The fulvous antshrike (Frederickena fulva) is a species of bird in subfamily Thamnophilinae of family Thamnophilidae, the "typical antbirds". It is found in Colombia, Ecuador, and Peru.

==Taxonomy==

The fulvous antshrike's taxonomy is unresolved. The South American Classification Committee of the American Ornithological Society (SACC), the International Ornithological Committee, and the Clements taxonomy treat it as a full species. BirdLife International's Handbook of the Birds of the World (HBW) treats the taxon as a subspecies of the undulated antshrike (F. unduliger). The fulvous antshrike is monotypic.

==Description==

The fulvous antshrike is a large dark antbird, 22 to 25 cm long and weighing 75 to 85 g. The species exhibits significant sexual dimorphism, though both sexes have a crest, a brown to orange-yellow iris, a heavy black bill with a hook at the end like true shrikes, and black or dark gray legs and feet. Adult males are mostly black with irregular thin white bars everywhere but the throat. The bars on the face and crest are broken and appear as small spots. Adult females are mostly rich cinnamon with wavy black bars; their forehead and crest are darker cinnamon-rufous with black bars and their tail and uppertail coverts are black with thin gray bars.
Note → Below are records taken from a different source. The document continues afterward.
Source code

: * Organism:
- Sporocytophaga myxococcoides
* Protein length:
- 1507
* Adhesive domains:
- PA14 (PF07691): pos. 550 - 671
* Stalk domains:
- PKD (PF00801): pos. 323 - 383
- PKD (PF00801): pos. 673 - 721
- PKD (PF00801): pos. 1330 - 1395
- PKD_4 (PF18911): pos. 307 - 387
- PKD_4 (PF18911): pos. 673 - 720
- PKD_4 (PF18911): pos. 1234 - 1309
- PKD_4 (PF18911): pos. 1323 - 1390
==Distribution and habitat==

The fulvous antshrike is a bird of the far western Amazon Basin. It is found in southern Colombia's departments of Caquetá, Putumayo, and Amazonas; in the eastern half of Ecuador; and in northern Peru south at least to the Río Marañón and perhaps further to the rios Ucayali and Cushabatay.
Though some maps show its range extending into far western Brazil, the SACC has no records from that country. Sightings are sparse except in northeastern Ecuador. It inhabits lowland evergreen forest such as terra firme. It greatly favors dense, viny, vegetation in the understorey, especially at openings such as those formed by fallen trees and along watercourses. In elevation it ranges up to about 700 m in most of its range but may reach 1100 m in Peru.

==Behavior==
===Movement===

The fulvous antshrike is presumed to be a year-round resident throughout its range.

===Feeding===

The fulvous antshrike's diet has not been detailed but is assumed to include large insects and other arthropods. It forages singly or in pairs in dense foliage and vine tangles, mostly near the ground. It hops from branch to branch and reaches and hops to glean prey. It typically jerks its tail sideways while foraging. It occasionally joins mixed-species feeding flocks that pass through its territory, and there is only one record of it following an army ant swarm.

===Breeding===

Only one study has been made of the fulvous antshrike's breeding biology. The only known nest was discovered in eastern Ecuador; it held two eggs that hatched in late June. They were pale creamy white with cinnamon and lavender markings. The nest was a large open cup woven mostly of rootlets and lined with some finer fibers; it was suspended between two parallel branches 1.6 m above the ground in a small sapling. Both parents incubated the eggs during the day and the female alone at night. Both parents provisioned the nestlings. The incubation period, time to fledging, and other details of parental care are not known.

===Vocalization===

The fulvous antshrike's song is "a steadily repeated series of whistled notes, 'uué, uué, uué...' ". It has several calls. The most common is "a long...nasal, downward-inflected snarl variously expressed as churr, charrr, chakeeer, or mEw'urrr". Others are a "descending squeal described as peeeeeeh or peeeeeeyargh" and " a loud, repeated chee-chee-chee-chee-chee".

==Status==

The IUCN follows HBW taxonomy and so does not separately assess the fulvous antshrike from the undulated antshrike. It is considered uncommon in Colombia, rare and local in Ecuador, and rare to uncommon in Peru. It occurs in at least three protected areas. "No effects of human activity have been specifically documented, but given its dependence on mature forests, the Fulvous Antshrike is undoubtedly adversely impacted by habitat fragmentation and other anthropogenic habitat alteration."